Editing Black and White Images-more than you think?

September 02, 2019  •  Leave a Comment

Editing Black and White images in Lightroom

Editing black and white images in lightroom is not always as simple as adjusting contrast on images. Sometimes it can be a little more involved. Three common types of black and white images are high contrast as shown above where there is a very distinct separation of tones in the image. Low contrast, in which tones are a less distinct, and selenium which almost gives off a slightly silvery look to the image. In the high contrast image above, we can see that the white point (+30) is moved opposite and in equal magnitude to the black point (-30). The absolute values of course, are subject to individual taste however the principle of separating tones remains the same. We also see a type of serpentine adjustment to the B&W color mix (Normally set to zero).

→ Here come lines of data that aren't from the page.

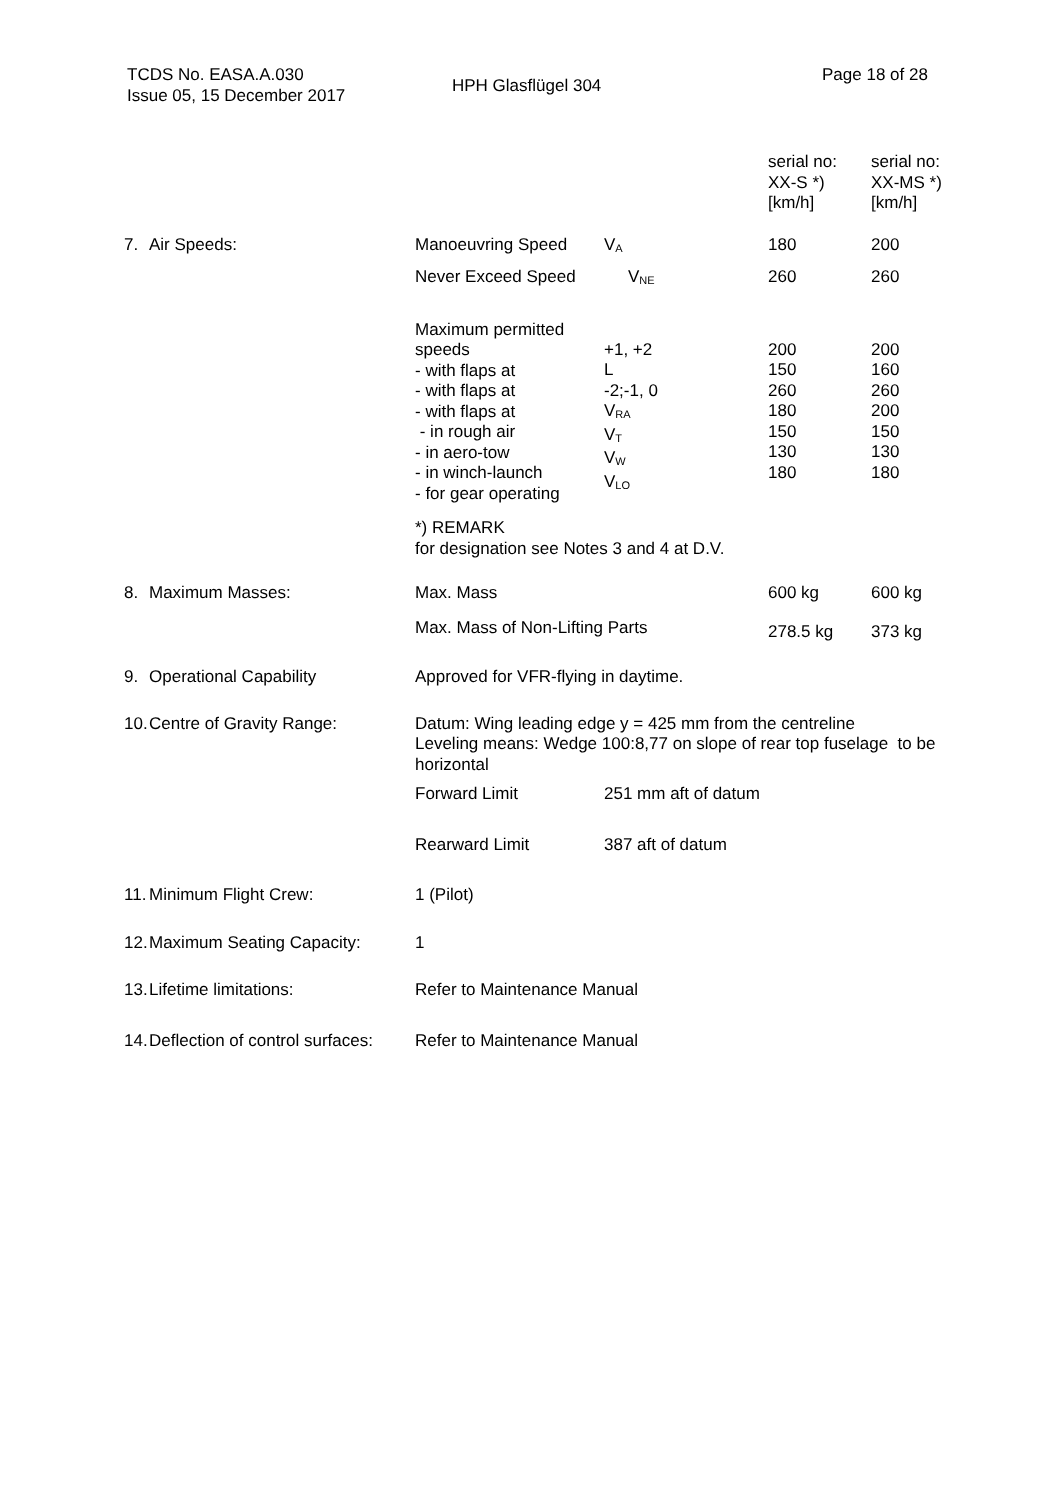TCDS No. EASA.A.030
Issue 05, 15 December 2017
HPH Glasflügel 304
Page 18 of 28
| | | | | serial no: XX-S *) [km/h] | serial no: XX-MS *) [km/h] |
| 7. | Air Speeds: | Manoeuvring Speed | V<sub>A</sub> | 180 | 200 |
| | | Never Exceed Speed | V<sub>NE</sub> | 260 | 260 |
| | | Maximum permitted speeds - with flaps at - with flaps at - with flaps at - in rough air - in aero-tow - in winch-launch - for gear operating | +1, +2 L -2;-1, 0 V<sub>RA</sub> V<sub>T</sub> V<sub>W</sub> V<sub>LO</sub> | 200 150 260 180 150 130 180 | 200 160 260 200 150 130 180 |
| | | *) REMARK for designation see Notes 3 and 4 at D.V. | | | |
| 8. | Maximum Masses: | Max. Mass | | 600 kg | 600 kg |
| | | Max. Mass of Non-Lifting Parts | | 278.5 kg | 373 kg |
| 9. | Operational Capability | Approved for VFR-flying in daytime. | | | |
| 10. | Centre of Gravity Range: | Datum: Wing leading edge y = 425 mm from the centreline Leveling means: Wedge 100:8,77 on slope of rear top fuselage to be horizontal | | | |
| | | Forward Limit | 251 mm aft of datum | | |
| | | Rearward Limit | 387 aft of datum | | |
| 11. | Minimum Flight Crew: | 1 (Pilot) | | | |
| 12. | Maximum Seating Capacity: | 1 | | | |
| 13. | Lifetime limitations: | Refer to Maintenance Manual | | | |
| 14. | Deflection of control surfaces: | Refer to Maintenance Manual | | | |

The reds,oranges, yellows, and sometimes greens are moved to the negative whereas the blues, purples, and magentas are moved to the positive side.

In low contrast images we see a very similar B&W mixture to what we have in the high contrast image, but very notable in that black is zero'd out and the whites are now at (+30).  Another significant difference is that we can see that the clarity slider has moved up to (+10), a control that affects contrast primarily in the midtones of an image.

Interesting, in the selenium black and white image, the Black and White sliders are at zero in this case, the black and white mix is similar to to our other examples, but the highlights are pushed up to (+20), with the contrast control being pushed to a (+15).

 

The look of each of these b&w images are distinct, not only due to their black and white points, but to some other  important adjustments in tonal adjustments. Of course, we could continue to fine tune any of these images by moving the B&W mix or even  the dehaze slider.  Experiment with your next images, even if you don't normally produce black and white results you may be surprised at where your exploration leads you. As always, nothing is permanent in lightroom, the reset button is always right there!